WHAT YOU ARE ASKED TO DO
Beginning with the first line below, output every record verbatim and leave out the images.
↓↓↓
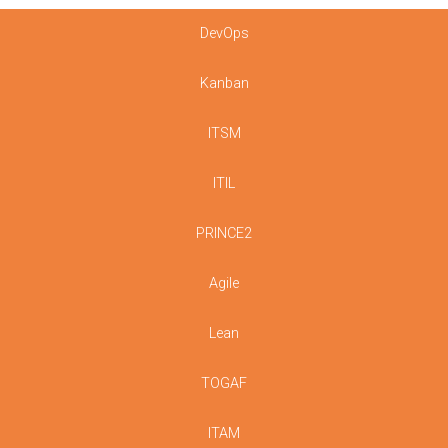
DevOps
Kanban
ITSM
ITIL
PRINCE2
Agile
Lean
TOGAF
ITAM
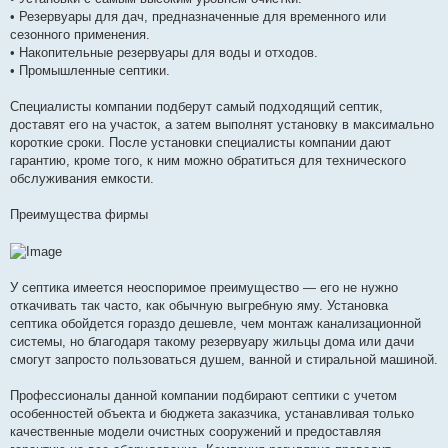
• Резервуары для дач, предназначенные для временного или
сезонного применения.
• Накопительные резервуары для воды и отходов.
• Промышленные септики.
Специалисты компании подберут самый подходящий септик,
доставят его на участок, а затем выполнят установку в максимально
короткие сроки. После установки специалисты компании дают
гарантию, кроме того, к ним можно обратиться для технического
обслуживания емкости.
Преимущества фирмы
У септика имеется неоспоримое преимущество — его не нужно
откачивать так часто, как обычную выгребную яму. Установка
септика обойдется гораздо дешевле, чем монтаж канализационной
системы, но благодаря такому резервуару жильцы дома или дачи
смогут запросто пользоваться душем, ванной и стиральной машиной.
Профессионалы данной компании подбирают септики с учетом
особенностей объекта и бюджета заказчика, устанавливая только
качественные модели очистных сооружений и предоставляя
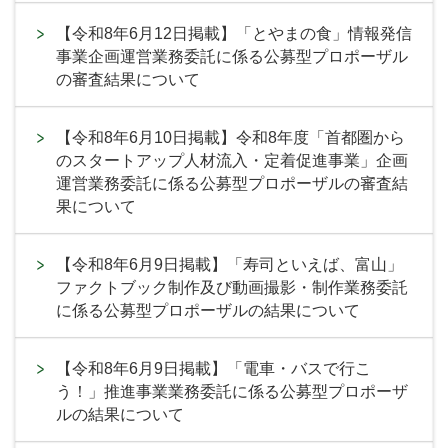
【令和8年6月12日掲載】「とやまの食」情報発信
事業企画運営業務委託に係る公募型プロポーザル
の審査結果について
【令和8年6月10日掲載】令和8年度「首都圏から
のスタートアップ人材流入・定着促進事業」企画
運営業務委託に係る公募型プロポーザルの審査結
果について
【令和8年6月9日掲載】「寿司といえば、富山」
ファクトブック制作及び動画撮影・制作業務委託
に係る公募型プロポーザルの結果について
【令和8年6月9日掲載】「電車・バスで行こ
う！」推進事業業務委託に係る公募型プロポーザ
ルの結果について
↑↑↑
RESPONSE TO THE TASK
DevOps
Kanban
ITSM
ITIL
PRINCE2
Agile
Lean
TOGAF
ITAM
• Резервуары для дач, предназначенные для временного или
сезонного применения.
• Накопительные резервуары для воды и отходов.
• Промышленные септики.
Специалисты компании подберут самый подходящий септик,
доставят его на участок, а затем выполнят установку в максимально
короткие сроки. После установки специалисты компании дают
гарантию, кроме того, к ним можно обратиться для технического
обслуживания емкости.
Преимущества фирмы
У септика имеется неоспоримое преимущество — его не нужно
откачивать так часто, как обычную выгребную яму. Установка
септика обойдется гораздо дешевле, чем монтаж канализационной
системы, но благодаря такому резервуару жильцы дома или дачи
смогут запросто пользоваться душем, ванной и стиральной машиной.
Профессионалы данной компании подбирают септики с учетом
особенностей объекта и бюджета заказчика, устанавливая только
качественные модели очистных сооружений и предоставляя
【令和8年6月12日掲載】「とやまの食」情報発信
事業企画運営業務委託に係る公募型プロポーザル
の審査結果について
【令和8年6月10日掲載】令和8年度「首都圏から
のスタートアップ人材流入・定着促進事業」企画
運営業務委託に係る公募型プロポーザルの審査結
果について
【令和8年6月9日掲載】「寿司といえば、富山」
ファクトブック制作及び動画撮影・制作業務委託
に係る公募型プロポーザルの結果について
【令和8年6月9日掲載】「電車・バスで行こ
う！」推進事業業務委託に係る公募型プロポーザ
ルの結果について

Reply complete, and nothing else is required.